Public Comment

Commentary: Tired Liberal Defense of Conyers is Beneath Contempt

By Dave Lindorff
Tuesday July 31, 2007

What a cheap shot by columnist Becky O’Malley, backhandedly saying that my criticism of Rep. John Conyers for having 45 people who came to demand that he act on the impeachment bill for Dick Cheney that he has let sit in his committee for three months arrested was “not quite racism.” Why does the white Becky mention the race word? Because the chair of the Judiciary Committee is black? 

Sorry, I would have said exactly the same thing if Conyers was white. But besides that, Becky deceptively fails to note that one of the three people who went in to speak with Conyers, and who came out to say that he was really disturbed at the chairman’s attitude—including the decision not to let protesters stay in his office, but to call in the Capital Cops immediately and have the petitioners all hauled out in cuffs—was Lennox Yearwood, the black Air Force chaplin who is head of HipHop Caucus. He expressed genuine sadness at Conyers’ handling of the whole affair. My reference to Rosa Parks was appropriate because Conyers has chosen to eulogize her and highlight his having hired her as a staffer in his office. He has called her—appropriately—the mother of the Civil Rights movement. But by ejecting people from his office, and having them cuffed, hauled out of Congress, jailed and fined, he has shamed himself, for Parks certainly would not have endorsed that action. 

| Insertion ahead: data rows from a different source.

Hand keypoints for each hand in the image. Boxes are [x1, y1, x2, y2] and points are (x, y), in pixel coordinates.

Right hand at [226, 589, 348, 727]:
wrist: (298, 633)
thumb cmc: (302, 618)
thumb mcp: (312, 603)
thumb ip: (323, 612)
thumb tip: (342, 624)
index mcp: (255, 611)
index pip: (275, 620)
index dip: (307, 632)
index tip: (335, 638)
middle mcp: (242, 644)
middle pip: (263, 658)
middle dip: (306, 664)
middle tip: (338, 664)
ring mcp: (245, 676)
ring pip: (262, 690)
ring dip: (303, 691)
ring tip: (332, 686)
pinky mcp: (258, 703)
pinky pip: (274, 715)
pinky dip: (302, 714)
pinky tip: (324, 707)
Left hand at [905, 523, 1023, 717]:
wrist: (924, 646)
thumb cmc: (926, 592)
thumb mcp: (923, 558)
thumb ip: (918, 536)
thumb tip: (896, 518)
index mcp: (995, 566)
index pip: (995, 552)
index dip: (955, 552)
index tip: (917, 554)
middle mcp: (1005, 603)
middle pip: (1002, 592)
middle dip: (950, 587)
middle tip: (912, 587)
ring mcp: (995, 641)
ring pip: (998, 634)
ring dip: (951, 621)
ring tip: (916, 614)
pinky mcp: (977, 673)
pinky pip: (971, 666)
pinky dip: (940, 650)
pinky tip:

Becky O’Malley says we can’t criticize Conyers firstly because he has a formidable history as a civil rights hero. That is surely true, but his history doesn’t immunize him against criticism, any more than John Kerry’s heroic stance against the Vietnam War immunizes him against criticism for his later unconscionable Iraq War position. O’Malley then says that Conyers can’t be criticized because when Sheehan, Yearwood, Ray McGovern and 300 other people marched from Arlington Cemetery to Conyers’ office, they wanted to be arrested. 

Not. 

What they said was that they wanted Conyers to stop stalling, and to stop buckling under to Speaker Nancy Pelosi’s opposition to impeachment. Conyers, O’Malley failed to mention, in 2005-6 was calling for impeachment hearings. He even wrote a book, “Constitution in Crisis,” which made an eloquent case for impeaching the president. Then he suddenly backed down. Caved. What the marchers were hoping for was a return of the old Conyers. They were not hoping to be, or even expecting to be arrested. They were willing to be arrested, and prepared to be arrested, but that is not the same thing. I don’t think anyone thought it would play out the way it did. 

And it’s not correct to say people who climbed onto the front of segregated busses, or pushed their way into segregated schools, or sat in segregated restaurants expecting to be arrested are the same as those who go and sit in a progressive congressman’s office. You don’t expect the black and progressive chair of the House Judiciary Committee to act like a 1960s deep south mayor. 

And saying Conyers should be ashamed of himself for buckling under to Pelosi, and for arresting people coming to petition him for action is in no way racism. What garbage! 

In response to my article, I received a letter from former Congresswoman Cynthia McKinney, a representative who never buckled under to conservative leadership. She said she couldn’t believe the arrests had happened, and that she had called to check and confirm the arrests. Her conclusion, “You know, Glen Ford and Bruce Dixon and Leutisha Stills of the BlackAgendaReport.com, formerly all of the BlackCommentator.com have consistently written about the loss of consciousness by the “Conscience of the Congress.” Thanks so much for putting out that call-to-arms. Another sad day in the life of our democracy. “ 

So Becky, spare me your condescending comments. By the way, I’m happy you knew Allard Lowenstein “when I was in high school.” I at least know that he wouldn’t have carried water for the kind of gutless Democratic Congressional leaders we have today, which is why I thought he was such a great guy when I was watching him “back in highschool,” whatever that dig was supposed to mean. 

Your tired, liberal defense of Conyers and your back-handed charge of racism are both beneath contempt. 

 

Dave Lindorff is the author of The Case for Impeachment.